Funded by the National Cancer Institute, scientists analyzed healthy men over a seven-year period to identify which factors at the six-year study mark were associated with the willingness of the participant to undergo a biopsy. The factors examined included psychosocial outcomes, participant health status, participant adherence, and characteristics of the clinical sites at which the study was conducted.
”The biopsy provided the biological specimens that could be tested to see if a man’s prostate cells were cancer-free after seven years on the trial,” said Carol Moinpour, Ph.D., of the Fred Hutchinson Cancer Research Center. “That is, the biopsy provided definitive information about which men had prostate cancer seven years after the study started.”
Researchers were able to assess factors associated with adherence for more than 13,000 men from the trial, and analyzed factors based on whether or not study participants had been prompted for a clinical biopsy by year six of the study.
Researchers found participants were more likely to adhere to the EOS biopsy if one year prior to the biopsy they were adherent to the study drug, kept appointments and underwent required tests and were in good health.

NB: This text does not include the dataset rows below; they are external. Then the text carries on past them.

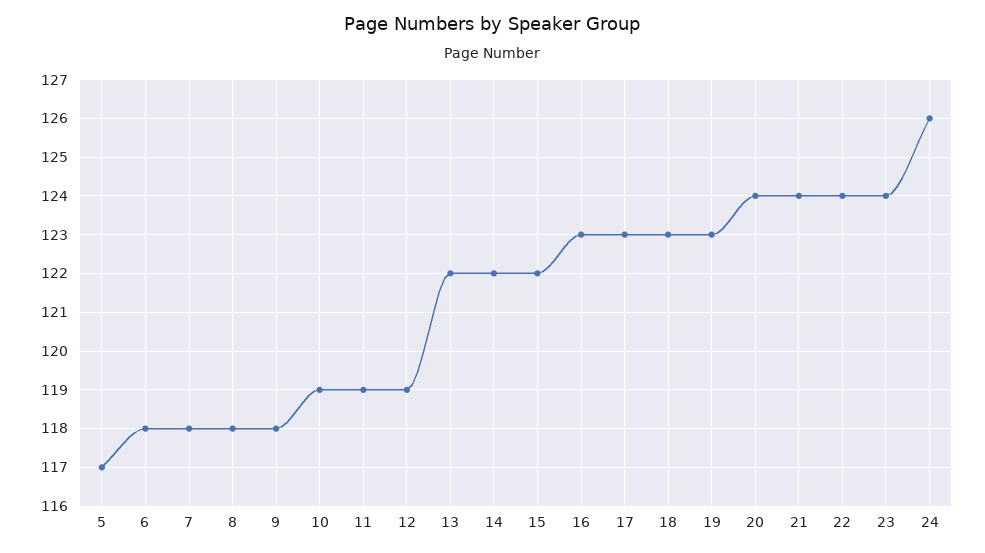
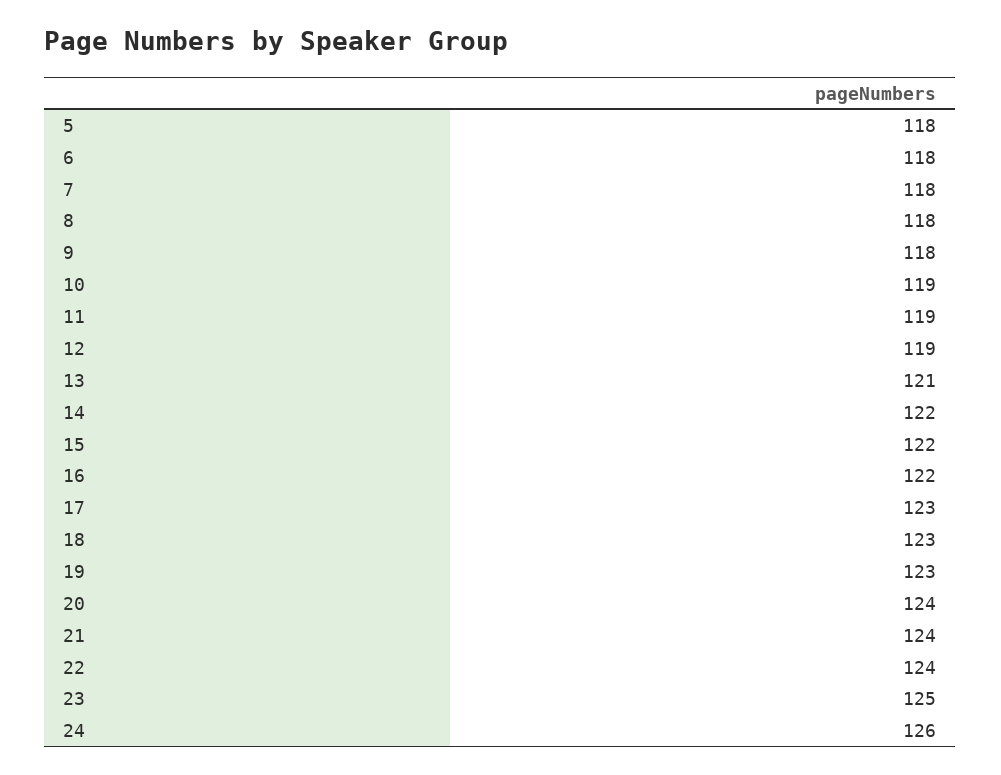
  {
-   "5": 117,
+   "5": 118,
    "6": 118,
    "7": 118,
    "8": 118,
    "9": 118,
    "10": 119,
    "11": 119,
    "12": 119,
-   "13": 122,
+   "13": 121,
    "14": 122,
    "15": 122,
-   "16": 123,
+   "16": 122,
    "17": 123,
    "18": 123,
    "19": 123,
    "20": 124,
    "21": 124,
    "22": 124,
-   "23": 124,
+   "23": 125,
    "24": 126
  }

Participants who had an EOS biopsy were more likely to be adherent to the study drug at year six – 84 percent. Among participants who were not biopsied, only 47 percent were adherent to the study drug. Results also showed that 98 percent of men who had an EOS biopsy had the DRE (digital rectal exam) or PSA test done at year six, compared to 75 percent of men who did not have the EOS biopsy.

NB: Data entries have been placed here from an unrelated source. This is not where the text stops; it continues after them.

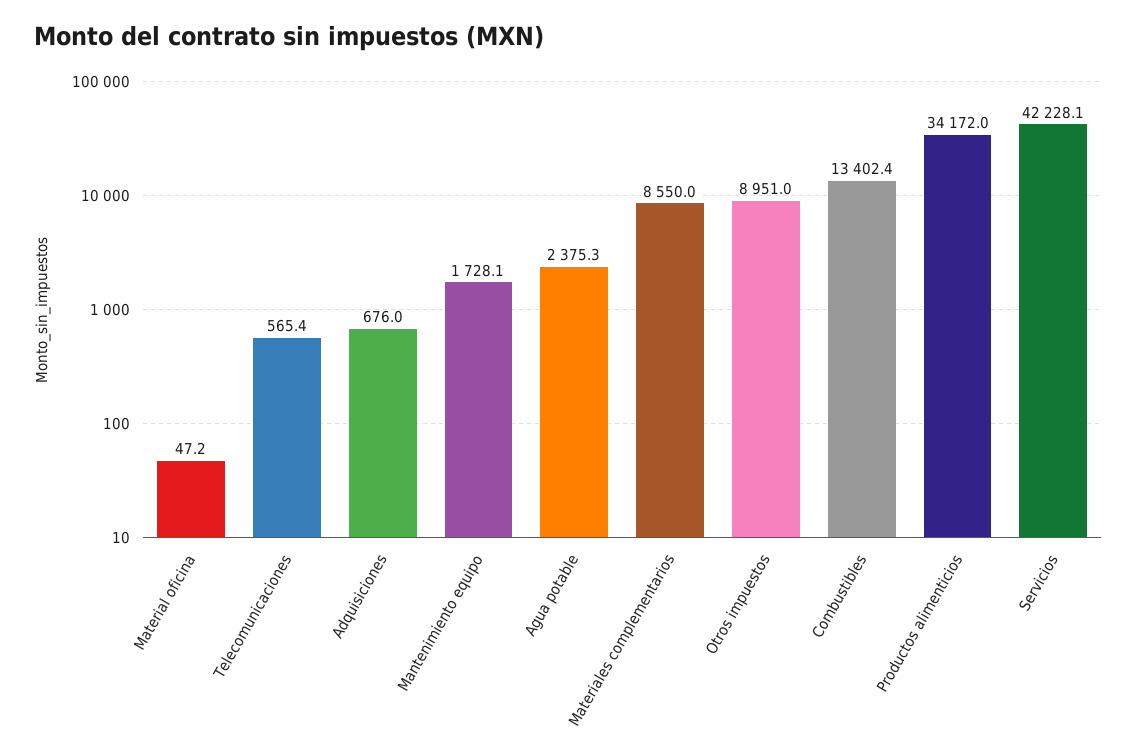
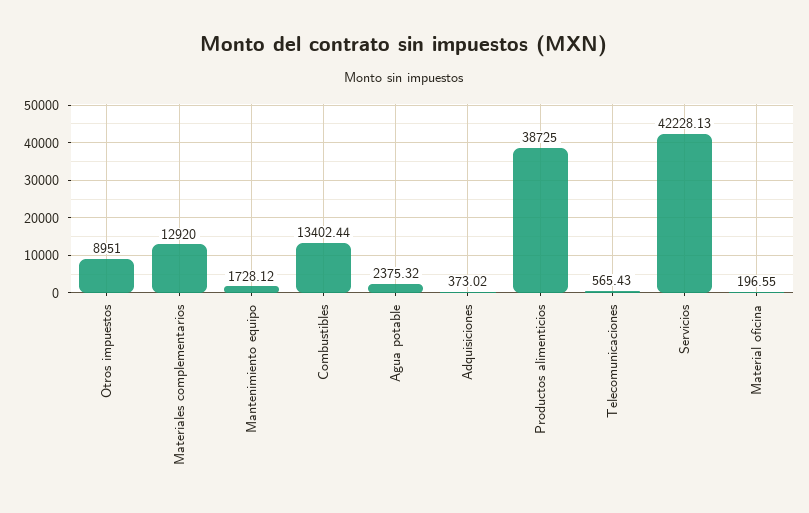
  {
-   "Material oficina": 47.2,
+   "Material oficina": 196.55,
    "Telecomunicaciones": 565.43,
-   "Adquisiciones": 676,
+   "Adquisiciones": 373.02,
    "Mantenimiento equipo": 1728.12,
    "Agua potable": 2375.32,
-   "Materiales complementarios": 8550,
+   "Materiales complementarios": 12920,
    "Otros impuestos": 8951,
    "Combustibles": 13402.44,
-   "Productos alimenticios": 34172,
+   "Productos alimenticios": 38725,
    "Servicios": 42228.13
  }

“We also found that participants were more likely to adhere to biopsies if the study site that recruited the participant enrolled more than 200 participants and/or had resources for conducting activities to encourage continued participation in the trial,” said Gritz.

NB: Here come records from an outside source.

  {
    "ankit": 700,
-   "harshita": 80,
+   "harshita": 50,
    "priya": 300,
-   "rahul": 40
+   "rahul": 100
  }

Researchers said monitoring adherence behaviors in clinical trial participants can help identify participants at risk for noncompliance to a study requirement, and help create a model for adherence intervention strategies in future trials.
“If we are able to determine which factors are associated with good adherence to study regimens evaluating cancer prevention agents, we may be able to improve the conduct of such large trials by targeting interventions to boost adherence,” said Gritz.
The research was supported by the Public Service Health (CA37429) from the Department of Cancer Prevention, National Cancer Institute (NCI), NIH, Department of Health and Human Services. Lead author supported in part by funding from NCI (P30CA16672).
Other authors on the study include Kathryn Arnold, Carol Moinpour, Ph.D., Catherine Tangen, Dr.P.H., Phyllis Goodman and Shannon Hill, all of the Fred Hutchinson Cancer Research Center and the SWOG Statistical Center (all except Moinpour and Hill); Allison Burton-Chase, Ph.D., of Albany College of Pharmacy and Health Sciences; Jeffrey Probstfield, M.D., of UW Medicine; William See, M.D., of the Medical College of Wisconsin; Michael Lieber, M.D., of Mayo Clinic; Vincent Caggiano, M.D., of Sutter Medical Center; Sarah Moody-Thomas, Ph.D., of Louisiana State University Health Sciences Center; Connie Szczepanek, of Grand Rapids Clinical Oncology Program; Anne Ryan, of the National Cancer Institute; Susie Carlin, of C3 Research Associates; Rose Mary Padberg, of Arlington Free Clinic; Lori Minasian, M.D., of the National Cancer Institute; Frank Meyskens, M.D., of UC Irvine and Ian Thompson, Jr. M.D., of UT Health Science Center at San Antonio.